Text excerpt:
◆ ◆ ◆ ◆ ◆ ◆ ◆

The cycle tells the story of the narrator’s rejection by his love, and his consequent wandering aimlessly through a bleak winter countryside for two days, fantasizing and dreaming as his depression mounts. It’s a powerful work, and a most audacious piece to use as one’s debut album. UK baritone Benjamin Hewat-Craw and accompanist Yuhao Guo are undeterred and forge ahead here anyway, with a few serious successes. While the piece is written for tenor, it has been adapted for nearly all vocal ranges, and I find the baritone range with its gravity to be well-suited to it.

Unfortunately, Hewat-Craw takes a fairly detached approach throughout most of the piece. The subject matter to my mind really insists upon a more despondent if not emotional approach. Certainly there’s very little here that fits Schubert’s description of “terrifying.” But if you’re looking for a Winterreise full of quiet despair as opposed to the usual histrionics, this rendition may prove satisfying. Hewat-Craw’s German diction seems quite good, with each word coming across quite clearly.

The bookends of the first song, Gute Nacht  (Good Night), and the last song, Der Leierman (The Hurdy-Gurdy Man), are highlights of the set. The closing piece in particular is profoundly moving, and I’d consider it among the very best versions I’ve heard. If only Hewat-Craw had put this much heart into the other segments, which often come across as perfunctory. But it certainly serves as a fittingly heart-breaking climax to the disc.

Hewat-Craw is helped significantly by his pianist; Yuhao Guo does a fine job of conveying the urgency and emotion that’s often lacking in the vocals. See, for instance, the drama he injects into Erstarrung (Frozen). It’s not a good thing to be overshadowed by your accompanist, especially in a piece that calls for drama and variation in order to keep it from being a morass of bland self-pity. The pianist meticulously observes Schubert’s precise articulations, moreso than most. The one spot where he diverges from the score is in the last song, where he continues to play an acciaccatura (grace note) in the bass after the first two measures, which are the only places where Schubert actually indicates it. I’m willing to tolerate this move, since it does produce a good effect, but it’s nevertheless surprising to hear after the quite careful precision with the score that has preceded it.

Winterreise is a most challenging piece, and it has naturally drawn some of the greatest voices of all time to it. Hewat-Craw makes a good effort, but really can’t compare to the darkly ominous alto of Christa Ludwig or the depths of misery conveyed by Hans Hotter in his various recordings of the cycle. This would make a good substitute for those who find Jonas Kaufmann’s rendition to be too heart-on-sleeve. Hewat-Craw can’t measure up to the masterful phrasing of tenor Peter Schreier, or the quite wonderful English version by Roderick Williams, another baritone. This shouldn’t be anyone’s first Winterreise, but those who collect multiple recordings of the piece may be interested in Hewat-Craw’s more measured approach.

The recording quality is excellent. There does not seem to be any dynamic compression, and the vocals come across with good immediacy. There’s no question from the sound that the piano is a Steinway. The recorded audio of the present disc is much better than the echo-filled set by Dietrich Fischer-Dieskau accompanied by Murray Perahia, which is unlistenable by comparison.

◆ ◆ ◆ ◆ ◆ ◆ ◆

Task to carry out: Please answer from the Winterreise review: at what point does pianist Yuhao Guo diverge from the score?

Data under study:
◆ ◆ ◆ ◆ ◆ ◆ ◆

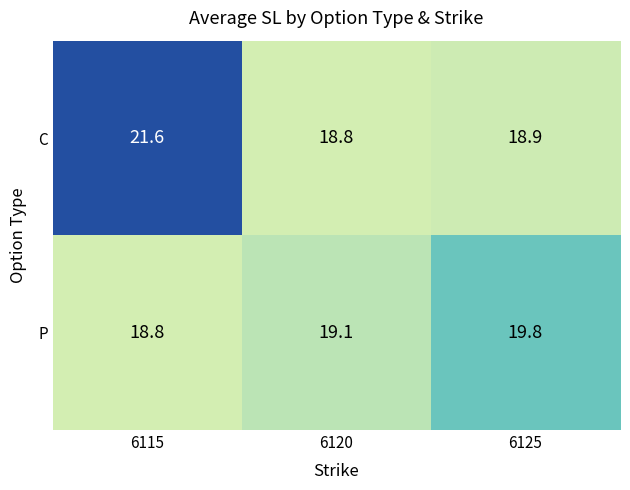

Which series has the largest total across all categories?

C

◆ ◆ ◆ ◆ ◆ ◆ ◆

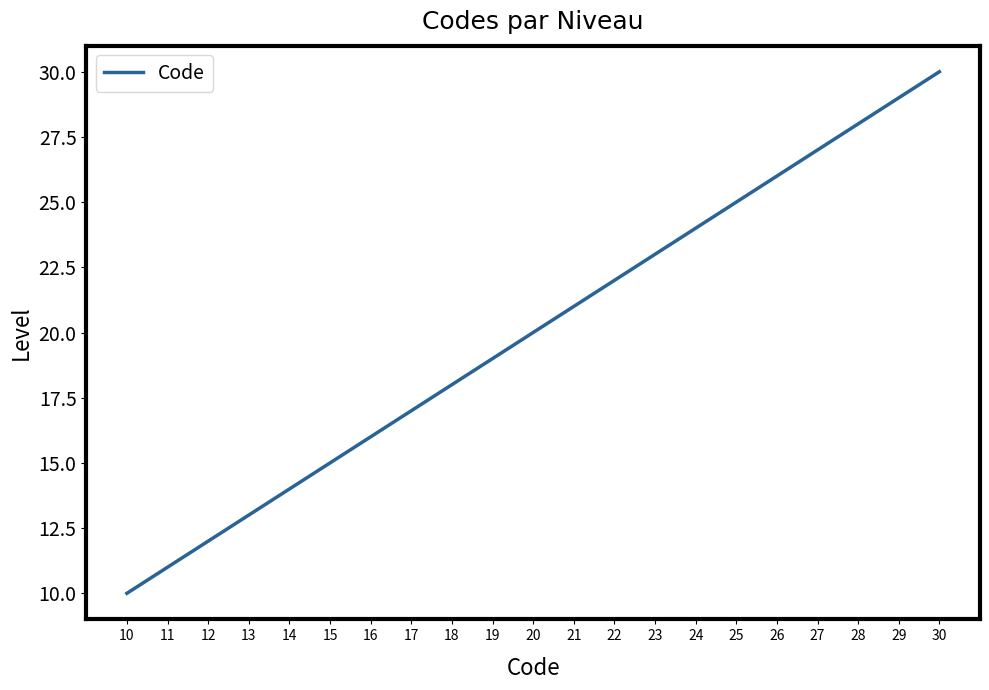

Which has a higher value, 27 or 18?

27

◆ ◆ ◆ ◆ ◆ ◆ ◆

Task response: In the last song, he continues to play an acciaccatura (grace note) in the bass after the first two measures, the only places where Schubert indicates it.